### Exercise prompt
Convert the source text of every item below into a numbered list with one entry per line, skipping blank lines. Leave the pictures out of your answer.

### Exercise materials

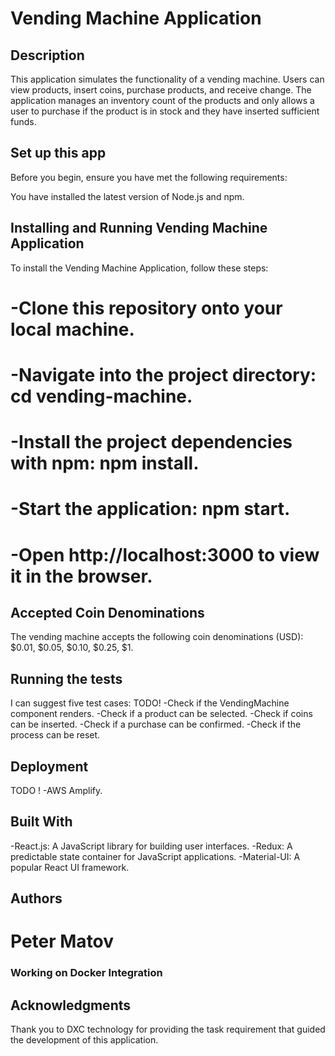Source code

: # Vending Machine Application
## Description
This application simulates the functionality of a vending machine. Users can view products, insert coins, purchase products, and receive change. The application manages an inventory count of the products and only allows a user to purchase if the product is in stock and they have inserted sufficient funds.

## Set up this app
Before you begin, ensure you have met the following requirements:

You have installed the latest version of Node.js and npm.
## Installing and Running Vending Machine Application
To install the Vending Machine Application, follow these steps:

# -Clone this repository onto your local machine.
# -Navigate into the project directory: cd vending-machine.
# -Install the project dependencies with npm: npm install.
# -Start the application: npm start.
# -Open http://localhost:3000 to view it in the browser.

## Accepted Coin Denominations
The vending machine accepts the following coin denominations (USD): $0.01, $0.05, $0.10, $0.25, $1.

## Running the tests
 I can suggest five test cases:
TODO!
-Check if the VendingMachine component renders.
-Check if a product can be selected.
-Check if coins can be inserted.
-Check if a purchase can be confirmed.
-Check if the process can be reset.

## Deployment
TODO !
 -AWS Amplify.

## Built With
-React.js: A JavaScript library for building user interfaces.
-Redux: A predictable state container for JavaScript applications.
-Material-UI: A popular React UI framework.
## Authors
# Peter Matov

### Working on Docker Integration

## Acknowledgments
Thank you to DXC technology for providing the task requirement that guided the development of this application.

### Solution
1. Source code
2. : # Vending Machine Application
3. ## Description
4. This application simulates the functionality of a vending machine. Users can view products, insert coins, purchase products, and receive change. The application manages an inventory count of the products and only allows a user to purchase if the product is in stock and they have inserted sufficient funds.
5. ## Set up this app
6. Before you begin, ensure you have met the following requirements:
7. You have installed the latest version of Node.js and npm.
8. ## Installing and Running Vending Machine Application
9. To install the Vending Machine Application, follow these steps:
10. # -Clone this repository onto your local machine.
11. # -Navigate into the project directory: cd vending-machine.
12. # -Install the project dependencies with npm: npm install.
13. # -Start the application: npm start.
14. # -Open http://localhost:3000 to view it in the browser.
15. ## Accepted Coin Denominations
16. The vending machine accepts the following coin denominations (USD): $0.01, $0.05, $0.10, $0.25, $1.
17. ## Running the tests
18.  I can suggest five test cases:
19. TODO!
20. -Check if the VendingMachine component renders.
21. -Check if a product can be selected.
22. -Check if coins can be inserted.
23. -Check if a purchase can be confirmed.
24. -Check if the process can be reset.
25. ## Deployment
26. TODO !
27.  -AWS Amplify.
28. ## Built With
29. -React.js: A JavaScript library for building user interfaces.
30. -Redux: A predictable state container for JavaScript applications.
31. -Material-UI: A popular React UI framework.
32. ## Authors
33. # Peter Matov
34. ### Working on Docker Integration
35. ## Acknowledgments
36. Thank you to DXC technology for providing the task requirement that guided the development of this application.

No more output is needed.